You’ll have to order all of your supplies online. Craft stores like Michael’s and Hobby Lobby, as much as I love them, for the most part, only carry supplies for “melt and pour” soap making. For instance, the soap colorants they sell are designed for melting and pouring soap. They don’t work in cold process soap making. (There is something about this process that destroys the color. I have tried this a number of times. You can put a whole bottle of those kind of colorants in and they fade away to nothing as soon as you put it in the soap mixture.) Now you could use their soap scents, but they come in such small bottles and are very expensive. It’s much better to buy larger bottles of fragrance and essential oils online.
My favorite online soapmaking sources are:
Wholesale Supplies Plus
www.wholesalesuppliesplus.com
Pinemeadows
www.pinemeadows.net
Brambleberry
www.brambleberry.com
Majestic Mountain Sage
www.thesage.com
It took me a while to learn which soap scents “work” and which ones don’t. Some sound good in their descriptions in the online catalogs, but then you order them and they smell like bug spray. Some scents smell good in the bottle, but then after the soap making process, the smell changes and sometimes turns into something quite putrid. Other times, the scent smells good in the bottle and in the soap after you’ve made it up, but then after a couple weeks or even a day or two of curing, the smell has just about gone. I have probably spent hundreds of dollars, discovering through trial and error, which fragrances work and which ones don’t. (Now there are still a lot of fragrances I would like to try, but haven’t done as much of that kind of testing lately. That gets expensive!)

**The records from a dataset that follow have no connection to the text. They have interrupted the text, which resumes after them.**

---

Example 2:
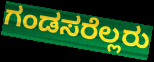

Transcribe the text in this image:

ಗಂಡಸರೆಲ್ಲರು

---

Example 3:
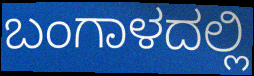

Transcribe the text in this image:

ಬಂಗಾಳದಲ್ಲಿ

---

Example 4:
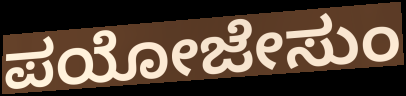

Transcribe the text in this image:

ಪಯೋಜೇಸುಂ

If you’d like fragrance recommendations, I suggest the coconut, lime & verbena and black raspberry vanilla scents from Wholesale Supplies Plus; the “fruit slice” scent and 40/42 lavender essential oil from Pinemeadows; the oatmeal, milk & honey and honeysuckle scents from Brambleberry; and the eucalyptus spearmint, juicy pear, plumeria, and cucumber melon fragrance oils from Majestic Mountain Sage. These oils, in my experience, have all been fool-proof and have consistently turned out well every time.
You’ll have to buy your sodium hydroxide from another source, other than the online retailers listed above, since they don’t sell it. It’s not something you may able to buy locally either; I have never been able to find it for sale anywhere in stores in my area. I buy “food grade” sodium hydroxide from AAA Chemicals (www.aaa-chemicals.com) for $13.49 plus postage and handling for 4 – 2 lb. bottles.

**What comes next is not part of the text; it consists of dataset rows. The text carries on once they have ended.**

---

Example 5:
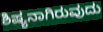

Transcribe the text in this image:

ಶಿಷ್ಯನಾಗಿರುವುದು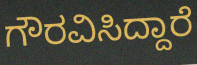
ಗೌರವಿಸಿದ್ದಾರೆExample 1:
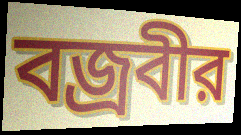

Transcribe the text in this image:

বজ্রবীর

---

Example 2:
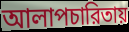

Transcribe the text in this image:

আলাপচারিতায়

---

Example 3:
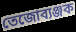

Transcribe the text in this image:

তেজোব্যঞ্জক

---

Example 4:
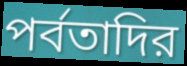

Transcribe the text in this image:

পর্বতাদির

Always wear eye covering. I had to learn this lesson the hard way once when some of the soap mixture splashed in my right eye. I had a friend over to make soap with me when this had happened. We had poured the lye into the fats and the mixture had just saponified (and it was still quite alkaline!). We tried washing it out, but it still stung like crazy and the vision in that eye was a bit blurry. Then a minute or two after going back in the kitchen and trying to resume the soap process (I try to stay on task with my projects!), my friend just looked at me with a horrified look. My right eye ball (which the soap mixture had splashed in) had dilated completely so that it was one big black circle. It stayed that way for 12 hours, until—thankfully—going back down to normal and the vision in that eye normalizing too. So…I have always worn goggles since!
Well, that’s enough of my rambling for now. I could tell you lots more about soap making, but this is probably more than enough to pique your interest.
Happy soap making!
~Becky
I can verify that these are WONDERFUL soaps! I've been the blessed recipient of 3 "flavors" and LOVE how they both clean and moisturize!